The Strathclyde team, led by Dr Lina Stankovic and Dr Vladimir Stankovic of the Department of Electronic and Electrical Engineering at the University of Strathclyde, will use its expertise in Non-Intrusive Load Monitoring to identify the unique patterns of power usage of individual appliances within the overall level of electricity being drawn from the mains and recorded by smart meters.

Dr Lina Stankovic said: “Many consumers now have smart meters in their properties which enables them to see how much electricity they are using and how much this costs.

“But they don’t necessarily know how they can efficiently use their appliances to reduce bills and be more energy efficient.

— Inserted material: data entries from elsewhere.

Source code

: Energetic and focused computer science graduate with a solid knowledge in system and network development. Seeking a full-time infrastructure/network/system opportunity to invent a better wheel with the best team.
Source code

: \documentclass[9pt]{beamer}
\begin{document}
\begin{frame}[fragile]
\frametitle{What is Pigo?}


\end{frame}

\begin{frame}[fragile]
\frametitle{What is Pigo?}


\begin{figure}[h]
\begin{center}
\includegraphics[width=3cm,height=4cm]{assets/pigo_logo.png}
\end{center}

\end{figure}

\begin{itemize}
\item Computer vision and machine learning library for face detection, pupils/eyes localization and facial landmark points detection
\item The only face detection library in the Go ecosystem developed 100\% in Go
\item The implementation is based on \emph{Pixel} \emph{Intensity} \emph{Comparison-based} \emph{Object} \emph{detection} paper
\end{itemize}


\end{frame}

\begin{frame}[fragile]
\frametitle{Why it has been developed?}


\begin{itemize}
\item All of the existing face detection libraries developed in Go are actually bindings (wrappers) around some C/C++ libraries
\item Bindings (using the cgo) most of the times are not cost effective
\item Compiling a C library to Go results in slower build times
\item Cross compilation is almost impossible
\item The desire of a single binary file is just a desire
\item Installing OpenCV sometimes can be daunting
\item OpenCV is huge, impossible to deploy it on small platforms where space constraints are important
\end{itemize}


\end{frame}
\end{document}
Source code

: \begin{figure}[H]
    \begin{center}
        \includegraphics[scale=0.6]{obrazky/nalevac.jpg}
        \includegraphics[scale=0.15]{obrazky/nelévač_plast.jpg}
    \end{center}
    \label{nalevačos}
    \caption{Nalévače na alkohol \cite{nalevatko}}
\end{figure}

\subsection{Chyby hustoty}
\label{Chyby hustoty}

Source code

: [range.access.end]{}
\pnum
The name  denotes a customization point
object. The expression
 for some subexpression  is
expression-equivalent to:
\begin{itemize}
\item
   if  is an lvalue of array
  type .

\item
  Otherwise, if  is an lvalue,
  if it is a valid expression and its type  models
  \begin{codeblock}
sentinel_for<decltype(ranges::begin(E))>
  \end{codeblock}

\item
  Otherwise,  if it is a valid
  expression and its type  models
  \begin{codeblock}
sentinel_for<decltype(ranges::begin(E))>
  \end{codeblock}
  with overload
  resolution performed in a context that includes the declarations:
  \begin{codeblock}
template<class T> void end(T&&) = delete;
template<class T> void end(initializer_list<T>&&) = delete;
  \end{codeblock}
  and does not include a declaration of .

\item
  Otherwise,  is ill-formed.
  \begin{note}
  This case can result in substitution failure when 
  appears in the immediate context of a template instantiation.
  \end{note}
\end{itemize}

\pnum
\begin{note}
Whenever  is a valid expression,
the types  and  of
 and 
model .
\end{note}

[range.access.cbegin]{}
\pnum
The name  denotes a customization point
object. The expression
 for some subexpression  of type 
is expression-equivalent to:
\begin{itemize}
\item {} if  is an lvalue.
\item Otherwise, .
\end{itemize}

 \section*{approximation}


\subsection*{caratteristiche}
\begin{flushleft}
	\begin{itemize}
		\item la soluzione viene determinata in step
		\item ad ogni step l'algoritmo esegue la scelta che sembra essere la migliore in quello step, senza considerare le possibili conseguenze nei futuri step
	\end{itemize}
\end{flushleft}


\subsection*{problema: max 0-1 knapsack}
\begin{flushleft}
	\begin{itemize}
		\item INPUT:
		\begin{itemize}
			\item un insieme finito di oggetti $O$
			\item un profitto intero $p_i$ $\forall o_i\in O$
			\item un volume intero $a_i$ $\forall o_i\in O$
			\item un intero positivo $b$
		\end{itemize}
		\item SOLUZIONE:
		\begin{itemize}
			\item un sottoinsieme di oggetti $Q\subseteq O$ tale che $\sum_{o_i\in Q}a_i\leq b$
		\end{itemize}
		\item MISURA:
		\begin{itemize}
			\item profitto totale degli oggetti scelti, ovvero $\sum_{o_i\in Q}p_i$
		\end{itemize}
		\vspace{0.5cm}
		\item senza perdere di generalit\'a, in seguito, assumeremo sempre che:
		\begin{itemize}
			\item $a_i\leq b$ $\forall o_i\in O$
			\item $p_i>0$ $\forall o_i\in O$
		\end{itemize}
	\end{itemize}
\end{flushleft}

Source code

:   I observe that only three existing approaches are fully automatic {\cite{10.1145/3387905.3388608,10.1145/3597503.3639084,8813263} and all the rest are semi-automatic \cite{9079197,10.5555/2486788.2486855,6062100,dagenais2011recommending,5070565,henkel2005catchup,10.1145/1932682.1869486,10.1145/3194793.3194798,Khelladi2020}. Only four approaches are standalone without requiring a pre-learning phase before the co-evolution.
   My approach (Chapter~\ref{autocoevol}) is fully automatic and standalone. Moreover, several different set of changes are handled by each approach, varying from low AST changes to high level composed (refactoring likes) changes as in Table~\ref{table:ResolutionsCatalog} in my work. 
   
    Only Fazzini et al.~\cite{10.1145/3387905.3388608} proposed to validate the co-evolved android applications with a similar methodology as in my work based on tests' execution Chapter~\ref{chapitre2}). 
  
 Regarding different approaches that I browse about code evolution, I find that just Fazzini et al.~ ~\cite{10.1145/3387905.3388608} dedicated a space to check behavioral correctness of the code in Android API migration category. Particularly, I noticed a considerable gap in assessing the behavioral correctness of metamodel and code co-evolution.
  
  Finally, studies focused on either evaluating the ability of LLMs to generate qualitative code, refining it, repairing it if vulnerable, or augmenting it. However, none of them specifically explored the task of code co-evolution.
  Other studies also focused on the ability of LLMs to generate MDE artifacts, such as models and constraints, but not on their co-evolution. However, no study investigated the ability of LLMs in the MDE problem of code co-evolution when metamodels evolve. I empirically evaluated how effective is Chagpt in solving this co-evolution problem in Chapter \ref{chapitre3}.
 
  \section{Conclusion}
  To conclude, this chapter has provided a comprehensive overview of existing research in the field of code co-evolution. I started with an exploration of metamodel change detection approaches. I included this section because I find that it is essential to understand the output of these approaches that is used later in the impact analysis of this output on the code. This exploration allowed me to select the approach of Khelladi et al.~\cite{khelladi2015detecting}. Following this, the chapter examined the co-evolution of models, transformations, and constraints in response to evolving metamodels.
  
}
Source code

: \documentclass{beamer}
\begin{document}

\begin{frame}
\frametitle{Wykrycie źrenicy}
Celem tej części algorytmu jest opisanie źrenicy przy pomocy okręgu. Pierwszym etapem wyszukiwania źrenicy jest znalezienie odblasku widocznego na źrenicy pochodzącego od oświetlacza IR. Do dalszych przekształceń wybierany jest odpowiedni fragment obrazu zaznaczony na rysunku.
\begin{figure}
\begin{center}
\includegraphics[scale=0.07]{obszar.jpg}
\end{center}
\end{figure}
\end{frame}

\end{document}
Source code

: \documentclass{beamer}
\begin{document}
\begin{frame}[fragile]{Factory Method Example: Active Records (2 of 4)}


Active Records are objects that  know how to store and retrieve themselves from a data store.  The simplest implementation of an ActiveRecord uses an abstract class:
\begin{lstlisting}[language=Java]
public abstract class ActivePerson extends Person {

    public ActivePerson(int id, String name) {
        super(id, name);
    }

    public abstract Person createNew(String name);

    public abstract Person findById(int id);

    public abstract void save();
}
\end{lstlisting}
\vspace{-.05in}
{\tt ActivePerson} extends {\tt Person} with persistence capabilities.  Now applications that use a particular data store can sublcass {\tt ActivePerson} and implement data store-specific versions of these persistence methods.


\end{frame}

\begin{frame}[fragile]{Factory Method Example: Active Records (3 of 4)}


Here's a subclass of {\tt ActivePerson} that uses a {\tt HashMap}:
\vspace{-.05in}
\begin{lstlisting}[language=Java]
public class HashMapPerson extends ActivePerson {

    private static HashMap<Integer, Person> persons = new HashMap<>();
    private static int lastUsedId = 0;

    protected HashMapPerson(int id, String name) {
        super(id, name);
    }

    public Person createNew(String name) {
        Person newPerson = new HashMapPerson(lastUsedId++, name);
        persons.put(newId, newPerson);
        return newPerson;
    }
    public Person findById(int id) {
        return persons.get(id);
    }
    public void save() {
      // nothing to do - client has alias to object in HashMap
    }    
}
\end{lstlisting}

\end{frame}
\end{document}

This project aims to help consumers understand how their individual appliances are using power, how this contributes to their electricity bills and make suggestions on how they can cut their energy use and costs.

“Each electrical appliance has a particular energy pattern or signature – for example, a washing machine draws a lot of power on start-up as it heats the water, then uses less during the wash cycle.

“This project will make use of advanced signal processing techniques and algorithms to overcome the challenge of identifying appliance-level energy consumption, multi-factorial behavioural modelling and natural language processing in order to help consumers easily understand energy usage and what they can do to reduce it.”

The approach will be validated, at scale, with domestic and business consumers in three different settings with customers of: Estabanell Energia, a Distribution Systems Operator and retailer in Catalonia; Dexma Sensors, a leading software-as-a-Service Building Energy Management System provider for buildings, commercial and industry sectors across at least 2 out of the 32 countries it serves; and SEnerCon GmbH, a provider of energy services in Germany.

The €2.5m, 39-month project has been funded under the EU’s Horizon 2020 programme under the Behavioural change toward energy efficiency through ICT call.

The project is a collaboration between universities, technology developers and providers in the energy field as well as high tech small and medium sized enterprises (SMEs) across Europe.